((

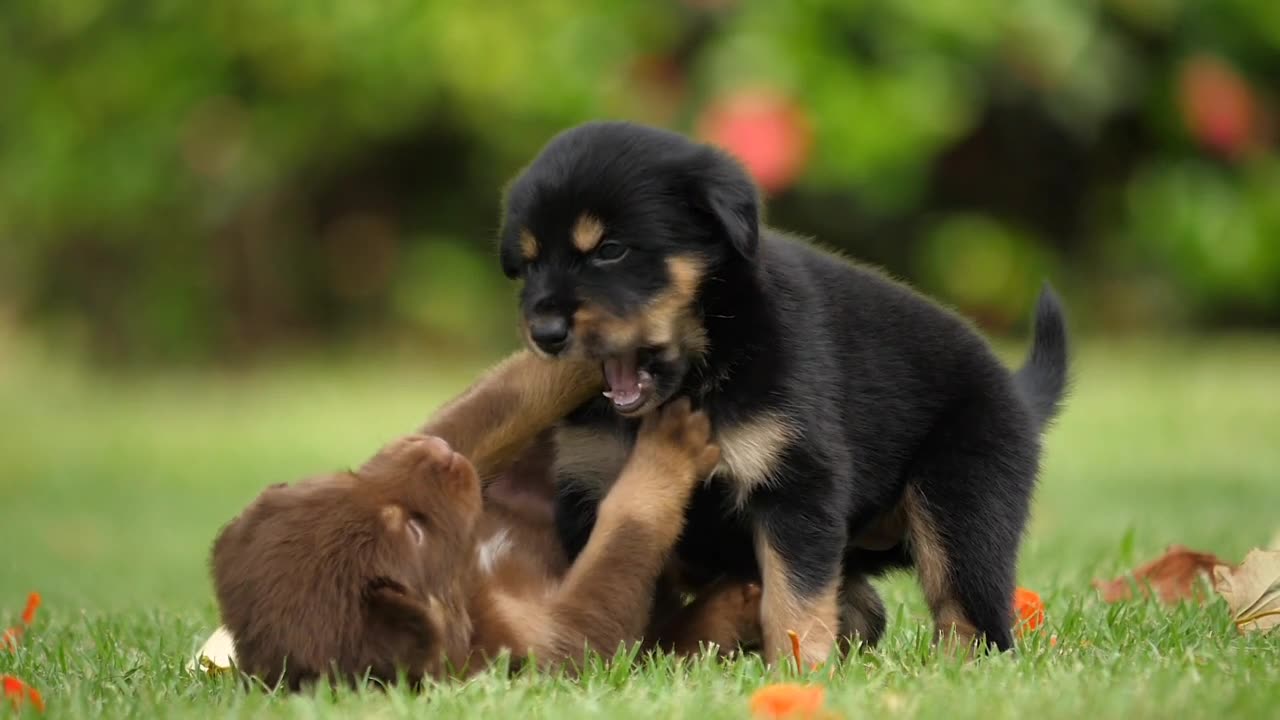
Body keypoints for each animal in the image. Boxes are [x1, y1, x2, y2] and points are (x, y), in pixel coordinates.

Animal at [207, 351, 747, 686]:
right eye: (413, 531)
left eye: (349, 477)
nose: (438, 451)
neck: (468, 581)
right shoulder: (545, 642)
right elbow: (616, 561)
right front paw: (669, 449)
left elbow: (499, 402)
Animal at [496, 120, 1070, 666]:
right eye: (529, 265)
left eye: (611, 251)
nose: (544, 333)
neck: (705, 366)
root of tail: (1015, 392)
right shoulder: (591, 490)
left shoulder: (796, 485)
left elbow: (793, 601)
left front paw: (799, 671)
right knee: (868, 609)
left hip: (962, 507)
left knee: (972, 621)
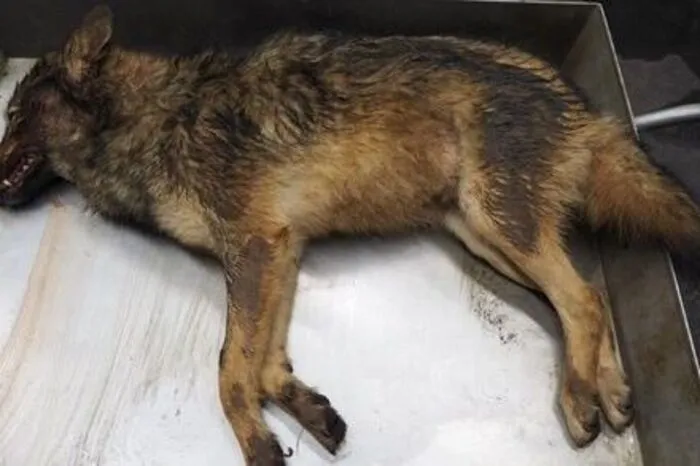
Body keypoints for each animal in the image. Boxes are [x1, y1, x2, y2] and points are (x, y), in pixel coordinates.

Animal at [1, 5, 697, 465]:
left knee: (581, 299)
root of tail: (587, 109)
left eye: (11, 113)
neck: (150, 117)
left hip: (499, 223)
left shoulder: (253, 249)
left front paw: (257, 444)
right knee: (587, 298)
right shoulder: (282, 250)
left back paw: (578, 397)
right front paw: (309, 411)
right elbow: (266, 363)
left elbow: (230, 368)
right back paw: (611, 392)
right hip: (485, 239)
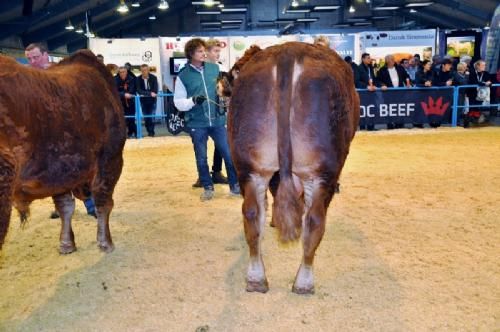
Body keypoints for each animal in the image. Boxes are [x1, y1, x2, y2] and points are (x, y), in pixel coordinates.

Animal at [0, 50, 125, 254]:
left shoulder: (59, 171)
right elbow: (103, 202)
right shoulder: (111, 157)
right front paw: (106, 242)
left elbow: (65, 206)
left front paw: (66, 244)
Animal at [222, 42, 360, 294]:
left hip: (248, 164)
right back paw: (304, 282)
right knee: (315, 219)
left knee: (252, 213)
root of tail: (287, 52)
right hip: (323, 169)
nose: (223, 88)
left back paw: (256, 278)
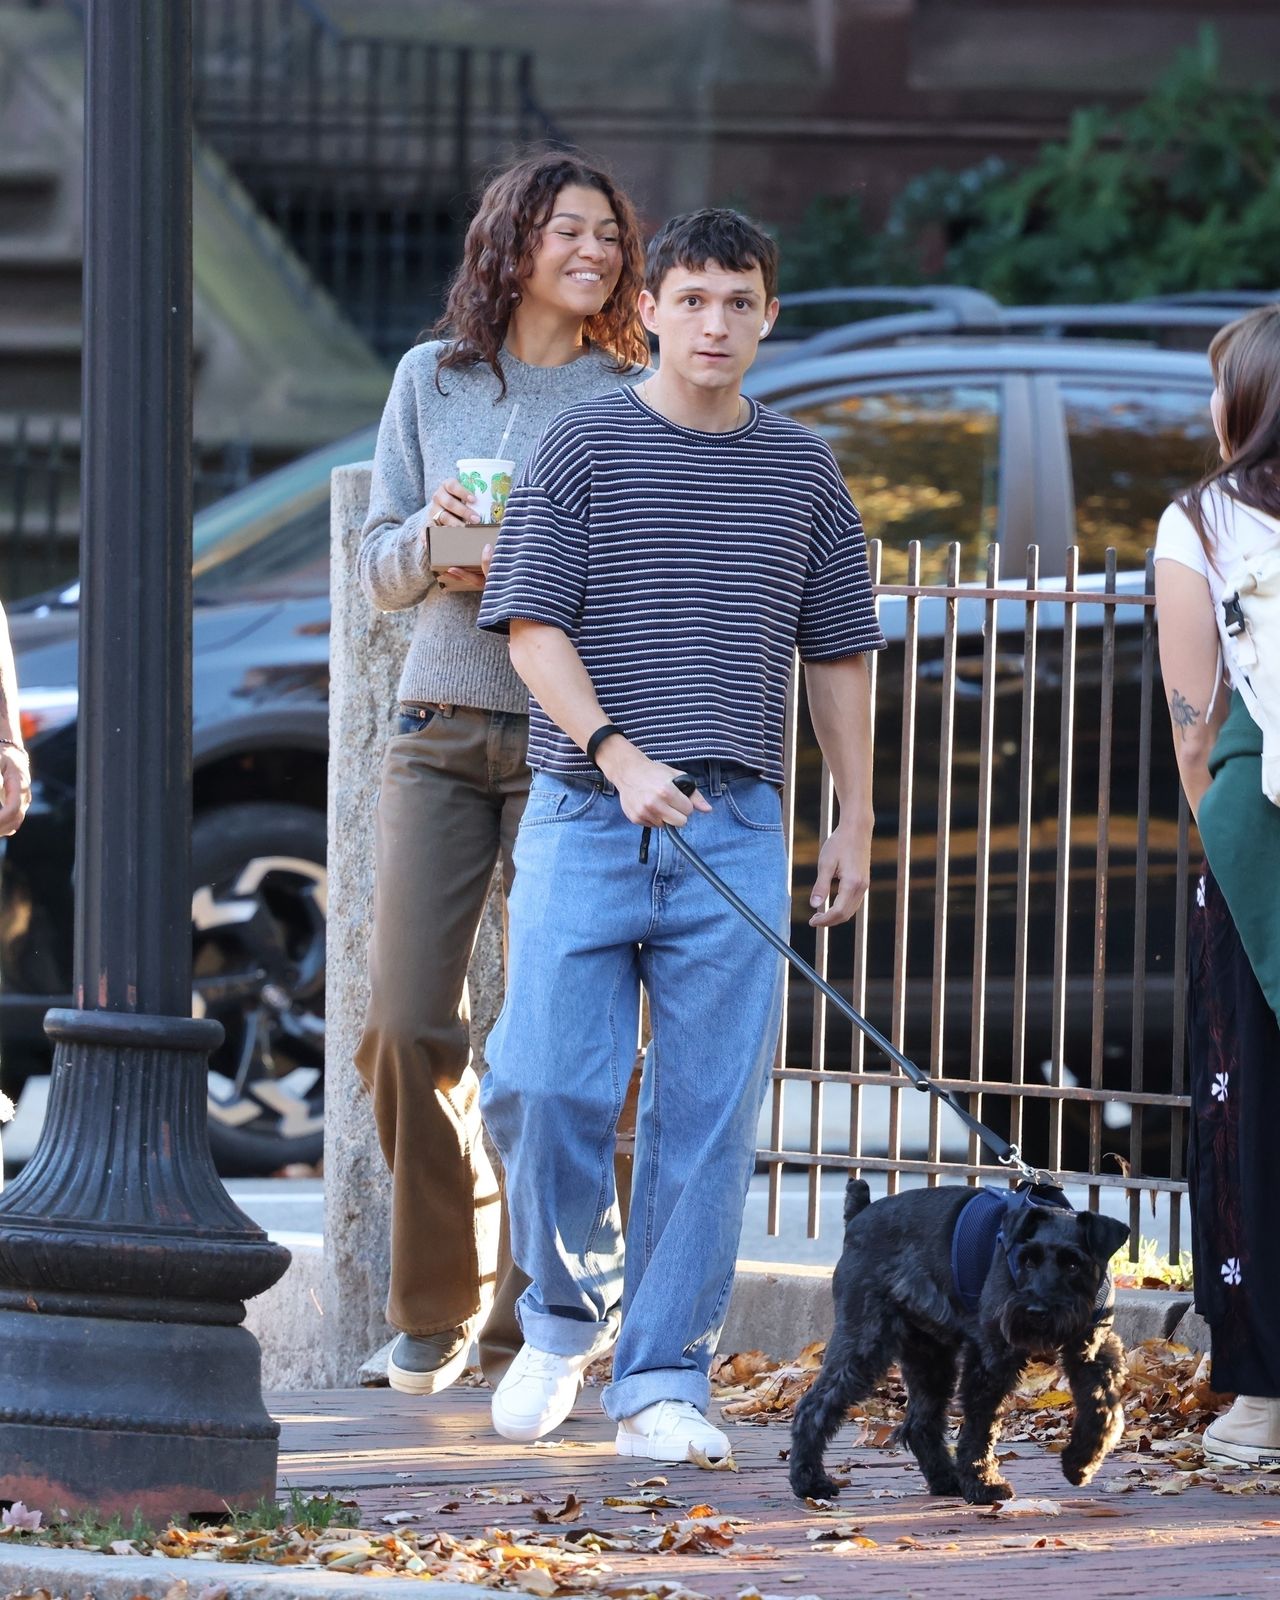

))

• Task brief:
Search the records for lines holding the word "front", then copy each line you find.

• Written response:
right front paw: (669, 449)
left front paw: (799, 671)
left front paw: (257, 444)
right front paw: (309, 411)
right front paw: (106, 242)
left front paw: (66, 244)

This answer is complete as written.